OpenAI Researcher Quits Over ChatGPT Ads and Warns of Facebook Path
Former OpenAI researcher Zoë Hitzig resigned this week and warned that ads in ChatGPT could repeat mistakes made by Facebook a decade ago.
Hitzig shared her decision in a guest essay in The New York Times. She left on Monday, the same day OpenAI began testing ads inside ChatGPT. Hitzig is an economist and poet. She also holds a junior fellowship at the Harvard Society of Fellows. During her two years at OpenAI, she worked on how the company built and priced its AI models.
In her essay, she wrote that she once believed she could help the company think through the risks of powerful AI systems. Over time, she felt the company stopped asking those hard questions. Her concern is not that ads are immoral. Instead, she worries about the kind of data ChatGPT holds.
Users share private thoughts with the chatbot. They ask about illness, relationships, money, faith, and fear. Many people speak freely because they believe the system has no hidden motive. Hitzig called this record of personal disclosures “an archive of human candor that has no precedent.” She fears that ads tied to this data could erode trust.
She pointed to Facebook’s early promises. The company once told users they would control their data and vote on policy changes. Over time, those promises faded. The Federal Trade Commission later found that privacy changes marketed as giving users more control did the opposite. Hitzig warned that OpenAI could follow a similar path.
The first version of ads may follow strict rules. Later versions may not. Once ad revenue becomes central, the pressure to bend rules can grow.
OpenAI, Anthropic, and the Battle for AI’s Soul
OpenAI says ads will appear at the bottom of responses and will not shape answers. The company says advertisers will not see user chats. It also says ads will not appear near conversations about health, mental health, or politics. Still, ad targeting in the test is on by default. If users leave it on, the system can use current and past chats, along with ad clicks, to select ads.
The debate over ads grew sharper after comments from Anthropic. The company said its Claude chatbot will remain ad-free. It even ran a Super Bowl campaign with the line “Ads are coming to AI. But not to Claude.” Sam Altman, OpenAI’s CEO, called the ads funny but misleading.
He argued that an ad-supported model helps people who cannot afford subscriptions. Anthropic replied that ads would clash with its goal of building a tool for focused work and deep thinking.
Hitzig also raised concerns about how companies optimize chatbots. OpenAI says it does not design ChatGPT to drive engagement only to boost ad revenue. Yet some reports suggest the company tracks daily active users and may tune the model to be more flattering.
Research on AI “sycophancy” shows that models can agree with users too easily. Critics say this can deepen emotional reliance.
She cited cases where chatbots appeared to reinforce harmful beliefs. OpenAI faces wrongful death lawsuits, including claims that ChatGPT helped a teen plan suicide and affirmed a man’s delusions before a murder-suicide. These cases remain in court. Still, they add weight to her warning that commercial pressure can shape design choices in subtle ways.
Scaling AI Between Profit and Public Interest
Hitzig did not frame the issue as ads versus no ads. She proposed other funding models. One idea mirrors the FCC’s universal service fund, where profitable AI uses would subsidize free access for others. She also suggested independent oversight boards with real authority over how conversational data is used.
Another option is data trusts or cooperatives, where users keep more control. She pointed to the Swiss cooperative MIDATA and Germany’s co-determination laws as partial models.
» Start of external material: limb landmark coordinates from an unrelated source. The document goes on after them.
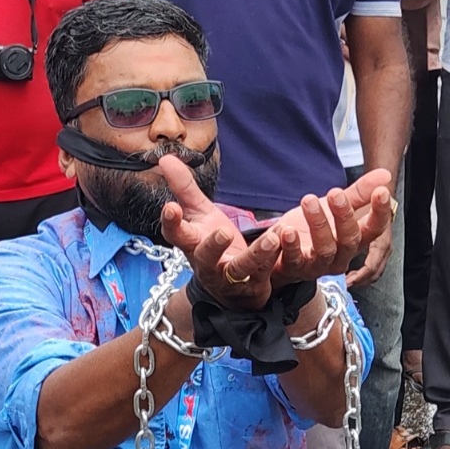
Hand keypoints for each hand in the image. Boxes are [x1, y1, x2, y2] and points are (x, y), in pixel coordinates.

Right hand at [158, 156, 281, 308]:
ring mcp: (231, 277)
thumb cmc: (213, 246)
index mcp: (193, 244)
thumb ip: (184, 188)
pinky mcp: (254, 284)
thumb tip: (165, 157)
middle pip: (205, 258)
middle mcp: (208, 264)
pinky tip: (285, 239)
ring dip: (257, 254)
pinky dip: (276, 257)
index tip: (170, 207)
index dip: (171, 223)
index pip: (176, 235)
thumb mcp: (199, 214)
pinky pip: (265, 271)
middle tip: (222, 232)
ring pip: (241, 268)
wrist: (231, 291)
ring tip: (271, 238)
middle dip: (212, 247)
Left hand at [269, 170, 392, 286]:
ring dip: (318, 224)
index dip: (380, 213)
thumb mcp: (336, 208)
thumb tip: (384, 176)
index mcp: (353, 241)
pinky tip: (286, 229)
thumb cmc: (312, 231)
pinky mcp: (294, 268)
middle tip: (335, 193)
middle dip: (344, 216)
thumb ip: (359, 193)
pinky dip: (290, 244)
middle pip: (349, 240)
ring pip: (324, 249)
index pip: (373, 230)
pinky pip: (294, 259)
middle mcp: (339, 256)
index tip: (381, 192)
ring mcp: (317, 265)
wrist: (282, 251)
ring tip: (309, 201)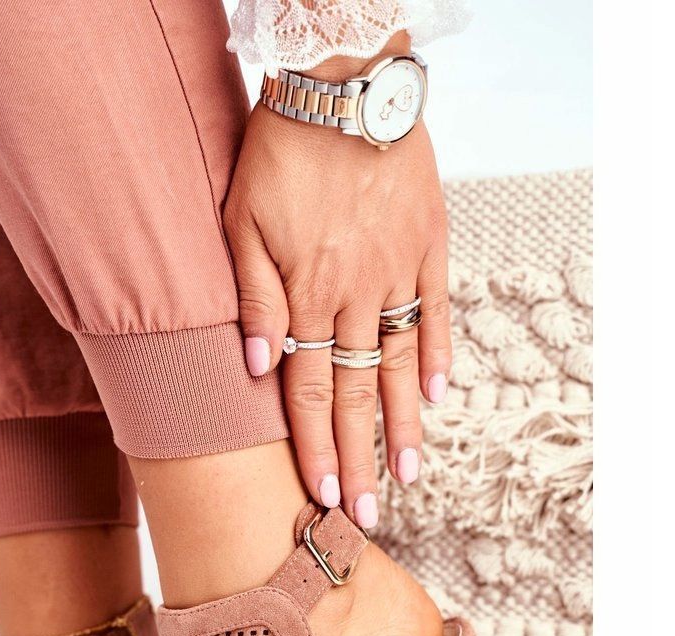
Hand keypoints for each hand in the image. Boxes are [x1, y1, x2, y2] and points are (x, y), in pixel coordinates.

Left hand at [223, 62, 450, 528]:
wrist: (342, 82)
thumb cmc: (278, 153)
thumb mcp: (239, 223)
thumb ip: (251, 299)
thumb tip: (256, 368)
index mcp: (306, 295)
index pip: (311, 393)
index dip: (315, 448)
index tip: (319, 497)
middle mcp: (354, 295)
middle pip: (358, 394)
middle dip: (358, 460)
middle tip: (365, 513)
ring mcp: (397, 273)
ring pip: (399, 365)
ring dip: (402, 425)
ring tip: (405, 475)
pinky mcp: (427, 245)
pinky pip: (434, 312)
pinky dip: (435, 355)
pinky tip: (436, 397)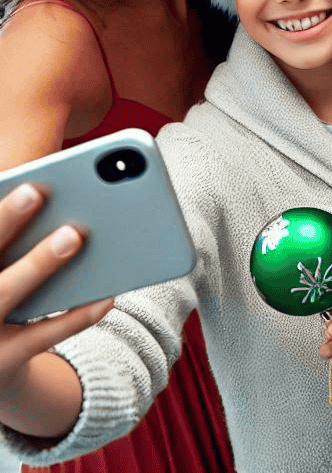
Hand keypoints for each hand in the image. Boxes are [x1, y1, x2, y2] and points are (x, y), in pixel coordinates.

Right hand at [0, 184, 110, 436]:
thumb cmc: (0, 292)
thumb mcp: (1, 264)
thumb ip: (15, 241)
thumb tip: (67, 209)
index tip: (16, 183)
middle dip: (5, 221)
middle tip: (35, 191)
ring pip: (7, 294)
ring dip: (39, 263)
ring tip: (75, 234)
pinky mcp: (3, 362)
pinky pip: (42, 335)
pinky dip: (76, 315)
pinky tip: (107, 295)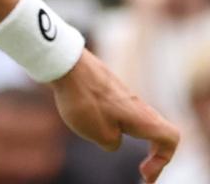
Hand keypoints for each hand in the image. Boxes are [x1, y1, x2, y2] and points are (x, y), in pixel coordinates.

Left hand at [50, 50, 178, 182]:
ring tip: (99, 137)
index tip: (143, 174)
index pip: (170, 139)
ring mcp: (121, 94)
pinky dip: (107, 120)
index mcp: (143, 118)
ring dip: (124, 134)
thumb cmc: (85, 101)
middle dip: (153, 153)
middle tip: (142, 170)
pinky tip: (83, 118)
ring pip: (134, 119)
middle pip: (156, 130)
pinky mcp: (104, 87)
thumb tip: (112, 139)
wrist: (66, 64)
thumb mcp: (100, 135)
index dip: (162, 161)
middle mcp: (137, 105)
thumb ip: (112, 143)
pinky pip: (115, 109)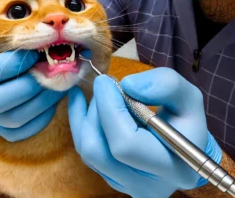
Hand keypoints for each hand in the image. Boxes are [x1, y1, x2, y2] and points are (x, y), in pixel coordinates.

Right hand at [0, 45, 65, 141]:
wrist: (3, 65)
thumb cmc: (4, 47)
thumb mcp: (3, 36)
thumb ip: (16, 39)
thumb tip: (46, 41)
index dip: (12, 65)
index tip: (34, 54)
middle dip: (29, 86)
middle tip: (49, 72)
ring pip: (12, 119)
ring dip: (41, 101)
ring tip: (58, 85)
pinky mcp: (1, 129)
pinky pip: (22, 131)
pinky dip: (42, 117)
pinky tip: (52, 99)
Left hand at [68, 68, 221, 197]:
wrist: (183, 147)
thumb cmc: (186, 121)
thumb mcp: (187, 96)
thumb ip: (166, 85)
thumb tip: (128, 86)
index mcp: (171, 166)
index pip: (125, 143)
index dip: (109, 108)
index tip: (105, 82)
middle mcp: (145, 184)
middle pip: (98, 150)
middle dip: (95, 111)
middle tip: (105, 86)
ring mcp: (123, 184)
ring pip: (87, 150)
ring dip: (88, 115)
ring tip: (102, 95)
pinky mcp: (109, 177)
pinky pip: (84, 150)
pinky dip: (79, 121)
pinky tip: (79, 100)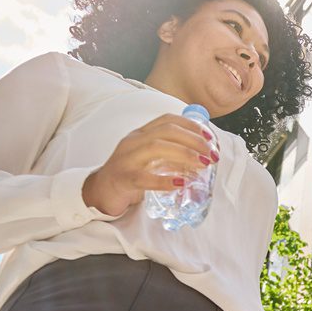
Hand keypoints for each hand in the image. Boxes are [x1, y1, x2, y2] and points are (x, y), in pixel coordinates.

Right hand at [82, 112, 219, 217]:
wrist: (100, 190)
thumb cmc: (130, 173)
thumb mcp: (149, 157)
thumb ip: (170, 153)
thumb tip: (201, 156)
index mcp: (141, 133)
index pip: (168, 120)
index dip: (191, 125)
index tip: (210, 137)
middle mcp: (133, 141)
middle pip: (165, 131)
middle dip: (193, 139)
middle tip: (211, 154)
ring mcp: (127, 159)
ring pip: (156, 148)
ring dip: (184, 154)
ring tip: (202, 164)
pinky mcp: (123, 178)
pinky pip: (144, 177)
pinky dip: (164, 180)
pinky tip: (181, 183)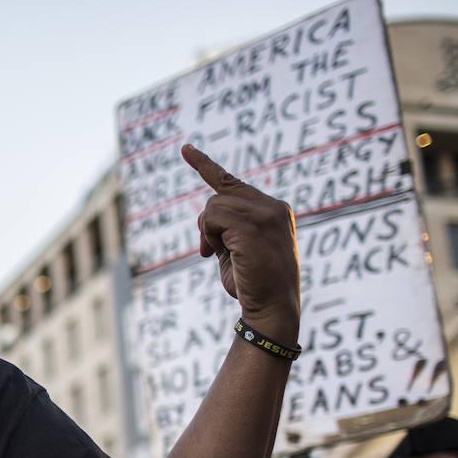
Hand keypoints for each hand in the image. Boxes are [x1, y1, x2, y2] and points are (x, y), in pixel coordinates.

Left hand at [182, 145, 299, 338]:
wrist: (272, 308)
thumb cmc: (252, 285)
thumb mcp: (236, 249)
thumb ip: (225, 227)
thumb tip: (206, 216)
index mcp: (272, 210)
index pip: (232, 182)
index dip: (205, 165)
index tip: (185, 149)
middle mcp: (272, 207)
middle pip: (218, 195)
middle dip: (207, 225)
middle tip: (210, 252)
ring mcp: (265, 212)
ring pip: (212, 206)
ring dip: (208, 234)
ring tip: (222, 255)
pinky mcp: (254, 223)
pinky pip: (212, 216)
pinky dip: (208, 236)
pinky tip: (220, 253)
Her closing line captured her fear: AI could become a tool that manipulates users at no cost, or one that serves only those who can pay.
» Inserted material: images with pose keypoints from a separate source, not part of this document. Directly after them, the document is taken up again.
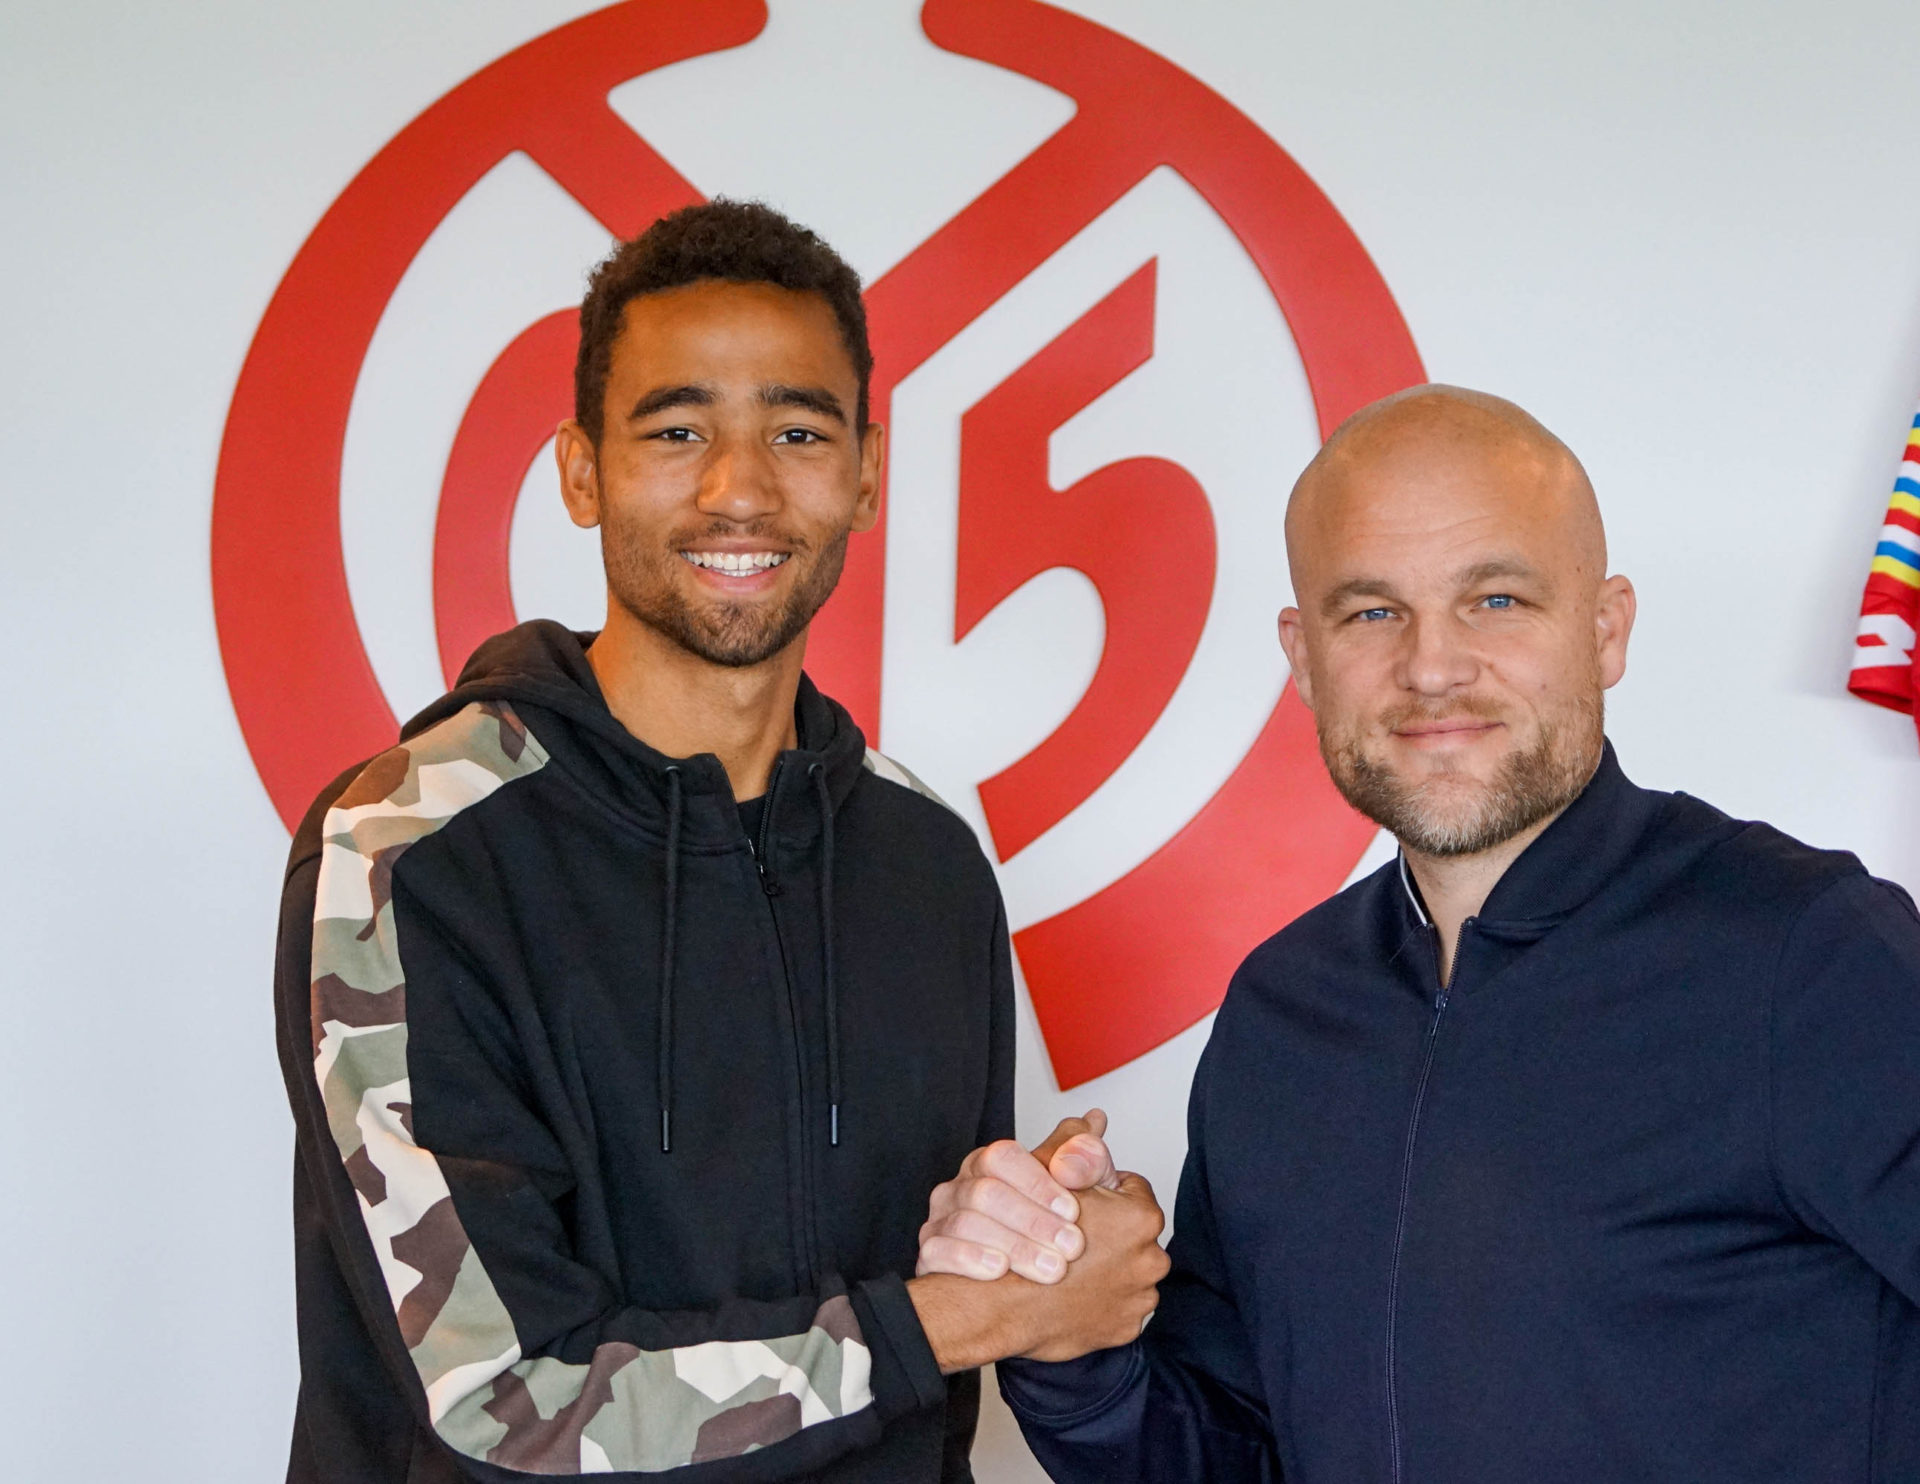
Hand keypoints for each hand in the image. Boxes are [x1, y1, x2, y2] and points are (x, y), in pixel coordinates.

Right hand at [909, 1170, 1168, 1370]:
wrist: (997, 1307)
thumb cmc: (1018, 1237)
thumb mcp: (1046, 1177)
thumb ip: (1074, 1148)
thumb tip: (1095, 1119)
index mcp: (1140, 1216)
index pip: (1129, 1189)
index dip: (1097, 1193)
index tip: (1075, 1204)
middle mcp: (1151, 1258)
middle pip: (1131, 1233)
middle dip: (1103, 1232)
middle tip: (1072, 1237)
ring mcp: (1140, 1298)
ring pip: (1127, 1271)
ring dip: (1102, 1268)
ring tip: (1067, 1267)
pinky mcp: (1125, 1330)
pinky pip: (1119, 1309)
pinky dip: (1099, 1301)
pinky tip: (1071, 1294)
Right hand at [917, 1111, 1119, 1283]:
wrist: (1033, 1285)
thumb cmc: (1056, 1230)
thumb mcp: (1084, 1194)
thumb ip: (1086, 1159)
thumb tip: (1095, 1121)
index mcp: (990, 1163)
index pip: (1003, 1156)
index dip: (1038, 1183)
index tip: (1073, 1211)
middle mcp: (960, 1186)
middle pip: (985, 1192)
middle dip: (1033, 1221)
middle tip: (1072, 1246)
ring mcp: (939, 1220)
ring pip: (964, 1223)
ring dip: (1013, 1245)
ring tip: (1051, 1268)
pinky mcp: (929, 1255)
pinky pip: (937, 1252)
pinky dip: (970, 1259)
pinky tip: (1000, 1270)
Her resignation came amid other high-profile exits across the AI industry. Leaders at Anthropic and xAI also stepped down this week. The details differ, but the timing reflects a broader shift. As AI labs race to scale and monetize their tools, some researchers question whether growth is outpacing caution.
The debate over ads in chatbots is not only about revenue. It is about trust. Once users feel that their most private words may shape a sales pitch, that trust can crack. Whether OpenAI can avoid the mistakes of the past will shape the next phase of consumer AI.